Problem to solve
Reproduce the lines between the one holding "collector number: 162" and the one holding "locality: Adams, Open pasture", inclusive, renaming "state / province" to "state or province" and changing nothing else.
>> Start Records provided
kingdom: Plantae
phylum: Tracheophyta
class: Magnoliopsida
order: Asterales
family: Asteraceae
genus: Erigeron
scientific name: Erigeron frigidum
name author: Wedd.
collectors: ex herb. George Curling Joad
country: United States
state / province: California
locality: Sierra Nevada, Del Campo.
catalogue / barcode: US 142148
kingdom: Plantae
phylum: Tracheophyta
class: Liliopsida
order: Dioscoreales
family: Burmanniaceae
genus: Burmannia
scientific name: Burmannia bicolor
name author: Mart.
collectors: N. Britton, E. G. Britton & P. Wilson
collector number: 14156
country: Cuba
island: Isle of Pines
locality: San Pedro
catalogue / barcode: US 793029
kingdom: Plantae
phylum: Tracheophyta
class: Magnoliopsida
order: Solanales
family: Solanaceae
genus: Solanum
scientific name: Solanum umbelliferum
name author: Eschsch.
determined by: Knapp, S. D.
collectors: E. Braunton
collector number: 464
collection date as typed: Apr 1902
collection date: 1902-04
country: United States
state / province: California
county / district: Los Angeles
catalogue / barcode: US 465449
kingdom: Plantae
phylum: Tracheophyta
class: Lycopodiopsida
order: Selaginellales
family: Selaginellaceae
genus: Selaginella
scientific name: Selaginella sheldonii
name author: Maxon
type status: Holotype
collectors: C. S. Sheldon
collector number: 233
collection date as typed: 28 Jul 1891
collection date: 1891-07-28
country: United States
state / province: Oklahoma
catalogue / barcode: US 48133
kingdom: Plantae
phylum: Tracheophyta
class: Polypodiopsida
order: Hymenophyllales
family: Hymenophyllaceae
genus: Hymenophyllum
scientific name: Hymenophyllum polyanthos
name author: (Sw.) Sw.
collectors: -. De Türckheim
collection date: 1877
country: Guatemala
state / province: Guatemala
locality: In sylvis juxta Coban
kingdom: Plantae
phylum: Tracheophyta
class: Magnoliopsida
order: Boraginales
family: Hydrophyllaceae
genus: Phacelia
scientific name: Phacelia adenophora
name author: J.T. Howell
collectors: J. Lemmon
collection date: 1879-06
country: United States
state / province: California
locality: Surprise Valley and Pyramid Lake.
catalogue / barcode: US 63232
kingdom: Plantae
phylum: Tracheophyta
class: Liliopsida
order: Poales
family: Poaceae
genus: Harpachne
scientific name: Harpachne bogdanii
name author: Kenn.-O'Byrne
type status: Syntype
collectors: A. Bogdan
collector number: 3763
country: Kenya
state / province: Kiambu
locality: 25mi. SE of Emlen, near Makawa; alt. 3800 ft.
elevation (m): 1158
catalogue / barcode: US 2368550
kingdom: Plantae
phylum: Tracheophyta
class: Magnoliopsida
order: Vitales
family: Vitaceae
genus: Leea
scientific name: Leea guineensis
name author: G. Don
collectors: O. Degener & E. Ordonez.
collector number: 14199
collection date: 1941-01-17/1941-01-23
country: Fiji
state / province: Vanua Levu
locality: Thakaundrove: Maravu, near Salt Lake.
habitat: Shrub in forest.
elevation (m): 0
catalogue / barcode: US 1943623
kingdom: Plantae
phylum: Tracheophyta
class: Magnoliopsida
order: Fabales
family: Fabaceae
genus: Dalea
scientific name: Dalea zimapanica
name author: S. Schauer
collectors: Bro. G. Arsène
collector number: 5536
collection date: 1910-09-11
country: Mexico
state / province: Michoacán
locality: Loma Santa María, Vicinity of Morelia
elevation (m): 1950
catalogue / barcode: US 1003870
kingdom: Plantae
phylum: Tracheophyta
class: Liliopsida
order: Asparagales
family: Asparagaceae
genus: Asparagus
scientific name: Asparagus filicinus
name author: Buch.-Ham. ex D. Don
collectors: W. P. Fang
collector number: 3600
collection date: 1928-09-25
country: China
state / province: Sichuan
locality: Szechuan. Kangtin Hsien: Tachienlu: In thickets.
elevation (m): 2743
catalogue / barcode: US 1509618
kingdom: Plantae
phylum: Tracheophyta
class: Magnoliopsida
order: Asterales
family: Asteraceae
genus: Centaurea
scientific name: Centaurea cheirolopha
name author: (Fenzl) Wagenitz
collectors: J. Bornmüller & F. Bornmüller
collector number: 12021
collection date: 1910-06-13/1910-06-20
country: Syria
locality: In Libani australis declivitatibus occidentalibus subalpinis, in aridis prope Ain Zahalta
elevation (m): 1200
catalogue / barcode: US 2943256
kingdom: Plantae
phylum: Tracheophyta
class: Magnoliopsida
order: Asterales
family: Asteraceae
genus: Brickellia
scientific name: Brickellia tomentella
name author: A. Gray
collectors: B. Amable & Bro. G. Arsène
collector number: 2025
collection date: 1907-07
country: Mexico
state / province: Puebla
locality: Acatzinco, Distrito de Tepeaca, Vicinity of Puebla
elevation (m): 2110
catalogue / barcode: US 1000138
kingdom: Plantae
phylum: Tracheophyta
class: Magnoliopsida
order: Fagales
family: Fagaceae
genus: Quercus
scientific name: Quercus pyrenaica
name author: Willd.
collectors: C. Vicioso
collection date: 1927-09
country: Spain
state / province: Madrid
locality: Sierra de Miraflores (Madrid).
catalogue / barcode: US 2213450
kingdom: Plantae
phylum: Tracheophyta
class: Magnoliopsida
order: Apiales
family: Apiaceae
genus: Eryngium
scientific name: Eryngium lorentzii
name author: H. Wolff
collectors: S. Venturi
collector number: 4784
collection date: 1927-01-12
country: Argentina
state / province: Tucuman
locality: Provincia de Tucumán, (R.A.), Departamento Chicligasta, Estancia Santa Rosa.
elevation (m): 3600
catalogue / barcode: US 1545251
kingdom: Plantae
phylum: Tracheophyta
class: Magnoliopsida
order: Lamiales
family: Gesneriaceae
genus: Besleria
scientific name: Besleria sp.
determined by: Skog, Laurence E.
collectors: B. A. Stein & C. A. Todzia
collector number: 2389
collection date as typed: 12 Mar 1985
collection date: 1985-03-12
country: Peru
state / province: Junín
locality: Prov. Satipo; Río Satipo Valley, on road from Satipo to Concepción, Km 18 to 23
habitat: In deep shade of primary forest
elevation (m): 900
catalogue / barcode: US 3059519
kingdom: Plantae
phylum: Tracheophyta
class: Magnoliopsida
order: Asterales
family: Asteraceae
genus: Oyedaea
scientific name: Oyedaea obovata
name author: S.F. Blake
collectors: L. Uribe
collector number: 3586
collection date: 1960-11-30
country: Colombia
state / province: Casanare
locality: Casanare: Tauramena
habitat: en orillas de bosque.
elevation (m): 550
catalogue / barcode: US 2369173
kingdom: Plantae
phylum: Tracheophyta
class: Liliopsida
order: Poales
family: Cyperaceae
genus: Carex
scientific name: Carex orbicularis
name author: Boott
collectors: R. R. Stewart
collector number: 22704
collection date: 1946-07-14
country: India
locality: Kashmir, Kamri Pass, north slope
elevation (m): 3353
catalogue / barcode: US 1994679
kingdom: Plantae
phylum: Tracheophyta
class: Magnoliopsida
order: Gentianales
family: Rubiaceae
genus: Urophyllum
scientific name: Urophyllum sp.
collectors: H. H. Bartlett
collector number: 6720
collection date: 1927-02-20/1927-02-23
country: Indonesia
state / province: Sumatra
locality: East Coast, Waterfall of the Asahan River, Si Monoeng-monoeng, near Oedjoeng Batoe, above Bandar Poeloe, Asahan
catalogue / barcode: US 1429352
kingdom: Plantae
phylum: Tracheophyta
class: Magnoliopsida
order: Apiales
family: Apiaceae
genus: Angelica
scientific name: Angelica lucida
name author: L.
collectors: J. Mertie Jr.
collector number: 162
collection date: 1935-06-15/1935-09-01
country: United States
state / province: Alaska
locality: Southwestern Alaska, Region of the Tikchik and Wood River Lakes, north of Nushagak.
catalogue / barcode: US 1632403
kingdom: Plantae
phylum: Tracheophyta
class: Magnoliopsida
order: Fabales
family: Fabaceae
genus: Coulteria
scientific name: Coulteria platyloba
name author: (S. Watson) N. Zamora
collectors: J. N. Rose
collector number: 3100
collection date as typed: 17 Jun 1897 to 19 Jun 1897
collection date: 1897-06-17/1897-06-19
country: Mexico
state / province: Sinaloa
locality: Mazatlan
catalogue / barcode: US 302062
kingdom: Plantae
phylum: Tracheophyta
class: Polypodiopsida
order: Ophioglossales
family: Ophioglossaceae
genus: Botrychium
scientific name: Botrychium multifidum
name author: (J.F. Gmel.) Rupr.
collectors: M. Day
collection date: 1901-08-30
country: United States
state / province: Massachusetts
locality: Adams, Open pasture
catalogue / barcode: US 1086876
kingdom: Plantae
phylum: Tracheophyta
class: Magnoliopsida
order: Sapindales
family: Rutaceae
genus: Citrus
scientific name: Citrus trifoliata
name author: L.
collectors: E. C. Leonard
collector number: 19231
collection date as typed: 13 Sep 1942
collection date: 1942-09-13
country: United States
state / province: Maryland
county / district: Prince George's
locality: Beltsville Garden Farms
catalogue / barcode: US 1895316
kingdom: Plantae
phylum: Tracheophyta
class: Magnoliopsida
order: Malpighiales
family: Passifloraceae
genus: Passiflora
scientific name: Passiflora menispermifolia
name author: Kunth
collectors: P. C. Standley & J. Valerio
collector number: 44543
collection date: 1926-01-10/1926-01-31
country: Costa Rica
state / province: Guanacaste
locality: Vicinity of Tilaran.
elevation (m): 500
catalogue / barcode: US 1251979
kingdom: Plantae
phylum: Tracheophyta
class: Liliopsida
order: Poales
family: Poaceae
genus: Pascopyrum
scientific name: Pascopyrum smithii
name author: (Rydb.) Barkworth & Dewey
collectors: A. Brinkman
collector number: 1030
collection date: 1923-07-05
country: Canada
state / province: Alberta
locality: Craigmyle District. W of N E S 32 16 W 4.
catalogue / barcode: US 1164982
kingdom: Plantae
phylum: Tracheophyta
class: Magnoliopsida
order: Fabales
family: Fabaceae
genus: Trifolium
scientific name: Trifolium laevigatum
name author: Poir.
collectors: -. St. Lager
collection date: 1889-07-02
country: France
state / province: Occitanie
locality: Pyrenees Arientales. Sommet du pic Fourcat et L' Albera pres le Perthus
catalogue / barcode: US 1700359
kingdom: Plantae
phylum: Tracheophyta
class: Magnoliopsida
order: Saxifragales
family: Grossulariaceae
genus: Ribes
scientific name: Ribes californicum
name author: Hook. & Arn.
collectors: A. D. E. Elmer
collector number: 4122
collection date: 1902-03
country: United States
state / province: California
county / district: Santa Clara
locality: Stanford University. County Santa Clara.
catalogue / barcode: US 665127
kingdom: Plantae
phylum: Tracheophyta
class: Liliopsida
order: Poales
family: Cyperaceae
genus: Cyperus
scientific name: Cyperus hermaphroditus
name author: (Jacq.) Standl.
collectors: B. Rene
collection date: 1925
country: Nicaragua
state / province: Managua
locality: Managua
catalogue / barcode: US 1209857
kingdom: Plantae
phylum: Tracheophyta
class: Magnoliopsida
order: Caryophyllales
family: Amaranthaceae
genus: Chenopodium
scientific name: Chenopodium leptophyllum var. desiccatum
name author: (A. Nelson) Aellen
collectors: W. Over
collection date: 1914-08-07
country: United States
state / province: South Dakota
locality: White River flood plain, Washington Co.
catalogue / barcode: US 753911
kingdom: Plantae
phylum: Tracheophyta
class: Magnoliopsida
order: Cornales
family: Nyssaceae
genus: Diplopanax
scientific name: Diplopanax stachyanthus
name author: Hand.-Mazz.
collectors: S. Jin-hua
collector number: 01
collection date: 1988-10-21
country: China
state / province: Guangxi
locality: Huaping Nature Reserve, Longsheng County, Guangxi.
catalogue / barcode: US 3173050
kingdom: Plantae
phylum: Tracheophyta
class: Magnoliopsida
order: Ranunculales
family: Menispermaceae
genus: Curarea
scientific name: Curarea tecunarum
>> End Records provided
Result below
collector number: 162
collection date: 1935-06-15/1935-09-01
country: United States
state or province: Alaska
locality: Southwestern Alaska, Region of the Tikchik and Wood River Lakes, north of Nushagak.
catalogue / barcode: US 1632403
kingdom: Plantae
phylum: Tracheophyta
class: Magnoliopsida
order: Fabales
family: Fabaceae
genus: Coulteria
scientific name: Coulteria platyloba
name author: (S. Watson) N. Zamora
collectors: J. N. Rose
collector number: 3100
collection date as typed: 17 Jun 1897 to 19 Jun 1897
collection date: 1897-06-17/1897-06-19
country: Mexico
state or province: Sinaloa
locality: Mazatlan
catalogue / barcode: US 302062
kingdom: Plantae
phylum: Tracheophyta
class: Polypodiopsida
order: Ophioglossales
family: Ophioglossaceae
genus: Botrychium
scientific name: Botrychium multifidum
name author: (J.F. Gmel.) Rupr.
collectors: M. Day
collection date: 1901-08-30
country: United States
state or province: Massachusetts
locality: Adams, Open pasture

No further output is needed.